In deze civiele zaak, behandeld door de Rechtbank Amsterdam, vordert eiser, een inwoner van Californië, een veroordeling van gedaagden tot betaling van € 200.000, subsidiair € 100.000, met wettelijke rente. De vordering is gebaseerd op de stelling dat eiser economisch mede-eigenaar zou worden van een woning in Nederland, waar hij ook het recht had om te verblijven. Gedaagden, de eigenaar van de woning en diens echtgenote, betwisten deze afspraken en stellen dat de betaling van € 100.000 door eiser geen lening betrof, maar verband hield met het recht van eiser om in de woning te verblijven.
De rechtbank heeft in een tussenvonnis van 29 maart 2023 vastgesteld dat eiser bewijs moet leveren van zijn stelling dat hij recht heeft op de waardestijging van de woning.
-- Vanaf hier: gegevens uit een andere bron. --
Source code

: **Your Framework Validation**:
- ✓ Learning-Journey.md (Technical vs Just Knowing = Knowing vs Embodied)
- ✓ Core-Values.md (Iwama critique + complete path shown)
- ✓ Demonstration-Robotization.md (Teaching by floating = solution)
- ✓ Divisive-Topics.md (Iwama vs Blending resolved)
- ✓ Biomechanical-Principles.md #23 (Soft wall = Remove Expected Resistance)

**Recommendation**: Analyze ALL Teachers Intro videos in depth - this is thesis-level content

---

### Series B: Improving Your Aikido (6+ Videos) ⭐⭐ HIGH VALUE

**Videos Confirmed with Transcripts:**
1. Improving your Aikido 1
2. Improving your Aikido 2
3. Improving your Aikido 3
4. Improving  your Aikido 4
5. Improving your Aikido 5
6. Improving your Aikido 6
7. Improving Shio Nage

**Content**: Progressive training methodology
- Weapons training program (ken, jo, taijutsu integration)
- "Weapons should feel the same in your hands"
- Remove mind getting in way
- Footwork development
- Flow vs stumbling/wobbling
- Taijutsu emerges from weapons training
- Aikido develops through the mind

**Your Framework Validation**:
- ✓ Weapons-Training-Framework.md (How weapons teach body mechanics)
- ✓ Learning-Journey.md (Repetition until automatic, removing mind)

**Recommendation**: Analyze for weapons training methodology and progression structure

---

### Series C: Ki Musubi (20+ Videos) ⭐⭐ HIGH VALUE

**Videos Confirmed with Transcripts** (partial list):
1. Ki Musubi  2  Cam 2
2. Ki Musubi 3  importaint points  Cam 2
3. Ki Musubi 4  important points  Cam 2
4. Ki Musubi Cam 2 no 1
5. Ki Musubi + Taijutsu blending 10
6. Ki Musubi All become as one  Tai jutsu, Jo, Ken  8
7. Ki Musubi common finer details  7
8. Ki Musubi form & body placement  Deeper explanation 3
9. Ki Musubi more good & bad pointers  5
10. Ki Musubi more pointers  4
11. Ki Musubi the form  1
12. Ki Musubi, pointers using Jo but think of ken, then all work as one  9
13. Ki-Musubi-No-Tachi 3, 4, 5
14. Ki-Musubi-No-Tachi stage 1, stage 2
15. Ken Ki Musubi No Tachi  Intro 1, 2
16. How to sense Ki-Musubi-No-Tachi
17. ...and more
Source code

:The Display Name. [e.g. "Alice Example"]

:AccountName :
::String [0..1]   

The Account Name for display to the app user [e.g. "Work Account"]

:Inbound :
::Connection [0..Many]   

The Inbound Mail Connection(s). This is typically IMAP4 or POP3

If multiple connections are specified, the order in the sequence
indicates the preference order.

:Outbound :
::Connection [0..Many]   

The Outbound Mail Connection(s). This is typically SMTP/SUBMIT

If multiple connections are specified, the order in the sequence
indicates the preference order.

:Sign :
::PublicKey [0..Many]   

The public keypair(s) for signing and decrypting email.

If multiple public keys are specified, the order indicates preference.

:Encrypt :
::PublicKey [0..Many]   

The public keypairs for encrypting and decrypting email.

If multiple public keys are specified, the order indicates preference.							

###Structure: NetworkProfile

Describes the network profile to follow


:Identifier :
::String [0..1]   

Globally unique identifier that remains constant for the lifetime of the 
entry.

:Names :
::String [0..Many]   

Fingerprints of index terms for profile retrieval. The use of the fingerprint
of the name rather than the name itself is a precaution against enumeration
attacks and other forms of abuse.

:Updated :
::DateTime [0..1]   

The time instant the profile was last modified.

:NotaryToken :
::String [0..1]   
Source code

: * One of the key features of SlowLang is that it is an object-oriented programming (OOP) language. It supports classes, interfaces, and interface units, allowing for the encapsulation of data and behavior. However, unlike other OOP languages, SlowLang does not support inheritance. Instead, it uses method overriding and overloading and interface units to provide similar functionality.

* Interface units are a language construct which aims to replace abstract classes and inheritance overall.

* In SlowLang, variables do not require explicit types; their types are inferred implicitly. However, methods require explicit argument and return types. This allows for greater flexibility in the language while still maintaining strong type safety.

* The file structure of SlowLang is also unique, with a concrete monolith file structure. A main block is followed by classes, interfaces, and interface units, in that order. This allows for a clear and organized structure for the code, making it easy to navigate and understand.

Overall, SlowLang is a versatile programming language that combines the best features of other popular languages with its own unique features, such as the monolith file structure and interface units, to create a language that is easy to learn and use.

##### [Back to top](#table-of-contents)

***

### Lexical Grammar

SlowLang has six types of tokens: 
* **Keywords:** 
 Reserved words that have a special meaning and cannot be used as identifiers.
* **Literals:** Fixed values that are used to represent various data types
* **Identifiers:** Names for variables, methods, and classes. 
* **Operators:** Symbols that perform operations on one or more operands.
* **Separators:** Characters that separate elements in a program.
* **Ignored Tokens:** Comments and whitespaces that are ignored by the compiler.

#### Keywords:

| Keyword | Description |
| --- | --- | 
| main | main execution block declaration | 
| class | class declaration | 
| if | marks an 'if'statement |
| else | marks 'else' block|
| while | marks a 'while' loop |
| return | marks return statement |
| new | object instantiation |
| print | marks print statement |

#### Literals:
De rechtbank heeft eiser de gelegenheid gegeven om getuigen te horen en bewijsstukken over te leggen. De zaak is aangehouden voor verdere behandeling, waarbij eiser uiterlijk twee weken voor het getuigenverhoor alle bewijsstukken aan de rechtbank en de wederpartij moet toesturen. De rechtbank heeft de verdere beslissing aangehouden tot het bewijs is geleverd.
De zaak is van belang voor de beoordeling van de rechtsgrond van de betaling en de vraag of eiser recht heeft op een deel van de waardestijging van de woning. De uitkomst van deze procedure kan gevolgen hebben voor de aansprakelijkheid van gedaagden en de schadevergoeding die eiser mogelijk kan vorderen.